━━━ Passage to read ━━━

Scanners can implement a few top-level variables (1 required, others sometimes required):

  • headers (Required)

    The headers variable is a list of strings to use as column headers in the resulting CSV. These headers must be in the same order as the values in the lists returned by the to_rows function.

    The headers variable is always referenced locally.

  • lambda_support (Required if using --lambda)

    Set lambda_support to True to have the scanner "opt in" to being runnable in Lambda.

    If this variable is not set, or set to False, then using --lambda will have no effect on this scanner, and it will always be run locally.

  • scan_headless (Required if using headless Chrome)

    Set scan_headless to True to have the scanner indicate that its scan() method is defined in a corresponding Node file, rather than in this Python file.

    If this variable is not set, or set to False, then the scan() method must be defined. See documentation below for details on [developing Chrome scanners](#developing-chrome-scanners.

In all of the above functions that receive it, environment is a dict that will contain (at least) a scan_method key whose value is either "local" or "lambda".

━━━ Data supplied ━━━

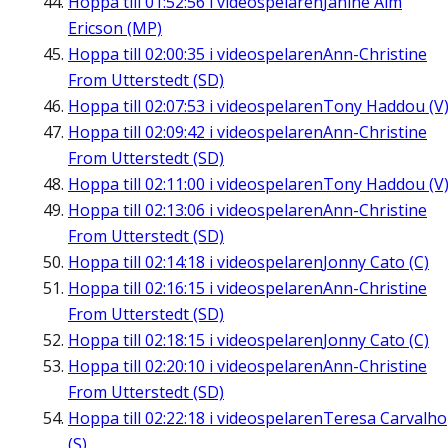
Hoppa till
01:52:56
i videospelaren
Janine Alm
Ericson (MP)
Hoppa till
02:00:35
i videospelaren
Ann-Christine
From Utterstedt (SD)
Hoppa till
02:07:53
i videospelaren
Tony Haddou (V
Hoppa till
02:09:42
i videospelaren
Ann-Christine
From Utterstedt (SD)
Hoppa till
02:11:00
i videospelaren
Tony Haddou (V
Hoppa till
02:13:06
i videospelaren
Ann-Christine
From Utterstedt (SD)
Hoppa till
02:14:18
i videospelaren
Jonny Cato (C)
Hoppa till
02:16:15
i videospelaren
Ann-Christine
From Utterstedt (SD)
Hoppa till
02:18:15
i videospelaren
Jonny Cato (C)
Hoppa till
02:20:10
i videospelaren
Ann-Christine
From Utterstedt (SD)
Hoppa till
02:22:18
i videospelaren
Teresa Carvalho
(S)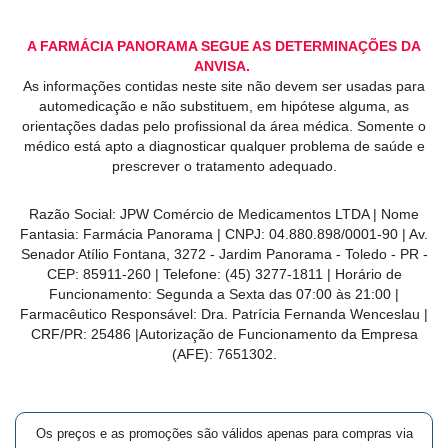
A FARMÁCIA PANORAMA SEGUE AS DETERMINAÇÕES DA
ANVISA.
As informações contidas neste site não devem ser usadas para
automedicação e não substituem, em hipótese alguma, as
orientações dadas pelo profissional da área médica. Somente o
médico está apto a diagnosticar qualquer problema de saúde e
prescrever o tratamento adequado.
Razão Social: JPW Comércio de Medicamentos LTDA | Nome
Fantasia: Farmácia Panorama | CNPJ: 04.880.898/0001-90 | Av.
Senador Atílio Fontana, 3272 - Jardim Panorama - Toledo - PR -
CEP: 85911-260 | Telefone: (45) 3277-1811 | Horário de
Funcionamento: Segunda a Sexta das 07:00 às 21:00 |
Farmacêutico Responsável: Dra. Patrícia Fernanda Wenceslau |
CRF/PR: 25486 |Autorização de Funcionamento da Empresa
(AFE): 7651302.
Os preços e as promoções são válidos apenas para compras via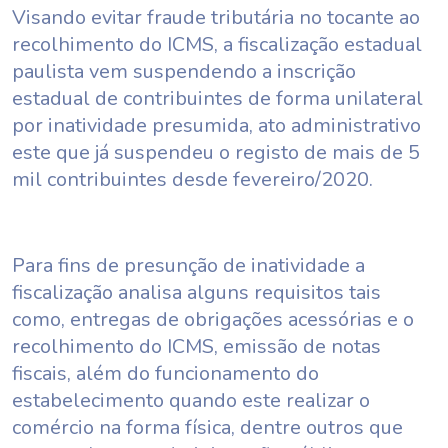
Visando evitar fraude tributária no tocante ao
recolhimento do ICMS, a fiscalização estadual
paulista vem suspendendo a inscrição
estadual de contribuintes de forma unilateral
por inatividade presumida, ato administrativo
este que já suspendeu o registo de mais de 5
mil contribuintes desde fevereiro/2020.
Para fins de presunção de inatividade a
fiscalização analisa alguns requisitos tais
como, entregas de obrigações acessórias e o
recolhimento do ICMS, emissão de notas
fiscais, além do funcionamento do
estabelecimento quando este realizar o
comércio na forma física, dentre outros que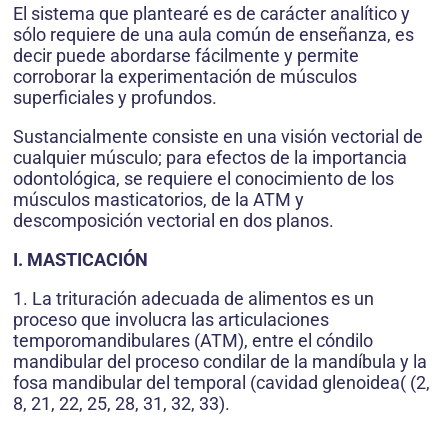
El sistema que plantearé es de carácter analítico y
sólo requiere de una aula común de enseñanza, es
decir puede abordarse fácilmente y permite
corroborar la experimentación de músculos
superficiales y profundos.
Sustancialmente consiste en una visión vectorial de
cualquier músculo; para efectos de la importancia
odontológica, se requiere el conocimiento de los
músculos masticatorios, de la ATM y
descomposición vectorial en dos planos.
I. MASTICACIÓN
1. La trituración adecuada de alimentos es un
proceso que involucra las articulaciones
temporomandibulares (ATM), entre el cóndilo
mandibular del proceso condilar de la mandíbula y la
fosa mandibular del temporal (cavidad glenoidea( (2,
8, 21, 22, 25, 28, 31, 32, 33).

━━━

• **Directions**:
a. Answer these questions using the text on scanner variables:
(i) Which variable must a scanner set to True to opt in to being runnable in Lambda?
(ii) If scan_headless is not set or is set to False, what must be defined?
(iii) What two values can the scan_method key in environment have?
b. Copy out the stretch of the text on scanner variables from "The headers variable is a list" through "using headless Chrome)".
The listing comes from a separate source.

• **Per-task outputs**:
a.
(i) lambda_support
(ii) The scan() method
(iii) "local" or "lambda"

b.
The headers variable is a list of strings to use as column headers in the resulting CSV. These headers must be in the same order as the values in the lists returned by the to_rows function.

    The headers variable is always referenced locally.

  • lambda_support (Required if using --lambda)

    Set lambda_support to True to have the scanner "opt in" to being runnable in Lambda.

    If this variable is not set, or set to False, then using --lambda will have no effect on this scanner, and it will always be run locally.

  • scan_headless (Required if using headless Chrome)